Kimin memleketinde, kime hak bahşettiklerini sanıyorlar, anlamak mümkün değildir. Bu Cumhuriyet'i herkesin çok iyi bildiği gibi “kanla, irfanla” Kur'an milletin asli unsuru ehli imandır… Ama benim asıl kızdıklarım, bu konularda “sosyetenin arasına girmeye çalışan Anadolu çocuğu” tavrı sergileyen, “aman fincancı katırlarını ürkütmeyelim” diye bu saçmalıklara rıza gösterenlerdir. Eğer yeni anayasada hizmet alan-veren ayrımı olursa, biz de ülke genelinde tepkimizi ortaya koyarız.

“YÖK, DEVRİM MUHAFIZLIĞI YAPIYOR”

-YÖK Başkanlığı'na Prof. Dr. Yusuf Ziya Özcan getirildi. Başkan, ilk mesajında özgürlüklerden yana tavır sergiledi.
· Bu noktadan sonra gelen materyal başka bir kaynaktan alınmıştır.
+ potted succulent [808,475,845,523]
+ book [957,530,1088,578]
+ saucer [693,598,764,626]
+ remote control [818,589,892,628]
YÖK’teki bu değişim, gerçekten özgürlükleri genişletecek mi?

Biz aslında YÖK diye bir kurumun lüzumsuz ve faydasız olduğunu düşünüyoruz. Aslına bakarsanız YÖK kapatılmalıdır. Ama mevcut duruma gelirsek, mesele YÖK’ün başına kimin geldiği değil, bundan sonraki anlayışın ne olacağıdır. Üniversitelerimiz dünya genelinde ilk 100’e, ilk 500’e giremezken, bilgi ve fikir üretimi konusunda başarısızken, laf üniversitelerden açılınca maalesef ideolojik konuşmak zorunda kalıyoruz. Çünkü karşımızda ideolojik gözlüklerini çıkartamayan ve her meseleyi olduğu gibi, eğitim meselesini de dar kalıplar içinde değerlendiren tuhaf tipler vardır. Üniversite öğrencilerinin kamusal modaya uygun giyinip giyinmediklerinden, rektör adaylarının oruç tutup tutmadığına kadar, akademik olmayan hangi konu varsa kendisine dert edinen şimdiye kadarki Yüksek Öğrenim Kurumu yöneticilerinin işlevi, akademik yol göstericilik değil, devrim muhafızlığıdır. Bu anlayış devam ettiği sürece YÖK’ün başına kimin geldiği çok da önemli değildir. Gerçi yeni YÖK Başkanı ilk demeçlerinde bu konu ile ilgili kamuoyuna umut vermiştir. Ama bakacağız. Çünkü özgürlüklerden ve çağımıza uygun bir anlayış tarzından yana gözüküp de sonradan “aman tehlikeli sulara girmeyelim” diye çekinenler de çok olmuştur.

“YÖK, TUTUCU VE YOBAZ”

-Anlaşılan yeni başkan umutlandırsa da, siz YÖK’ün tümüyle kaldırılmasından yanasınız?

Başarı mahsûlü, özgür düşünce tarlasından toplanır. Başarı için bilgi üretimi, bilgi üretimi için buluşçu bir anlayış, bu anlayış için de gerekli maddi manevi imkânların sağlanması gerekmektedir. Bu konulara vaktini ve enerjisini ayırmayan, ideolojik meselelerde ortaya koyduğu gayretin zekâtı kadar asli vazifeleri ile uğraşmayan anlayışın temsilcileri, artık tasfiye edilmelidir. Kendini Atatürkçü, dindar, sosyalist yahut milliyetçi olarak tanımlayan öğretim görevlileri, elbette üniversitelerde ve akademik kurumlarda görev alabilir. Ancak bu görevlerin ön şartı, akademisyenlerin ideolojik duruşları değil, akademik yeterlilikleri ve yönetim kabiliyetleri olmalıdır. Tüm bu problemlerin çözümü, kapsamlı bir anlayış reformundan geçer. Mevcut durumun devamına dönük tutuculuk, yobazlığın ta kendisidir. İlerleyen zaman ve değişen dünyada kendi zamanlarını 1930’larda donduran zihniyet, hastalıklı bir zihniyet ve bu zihniyetin bir kurumsal tezahürü olan şimdiye kadarki YÖK, mevcut haliyle hastalıklı bir yapıdır. Ya bu hastalık tedavi edilmeli, yahut YÖK, vakit kaybetmeden ‘yok’ olmalıdır.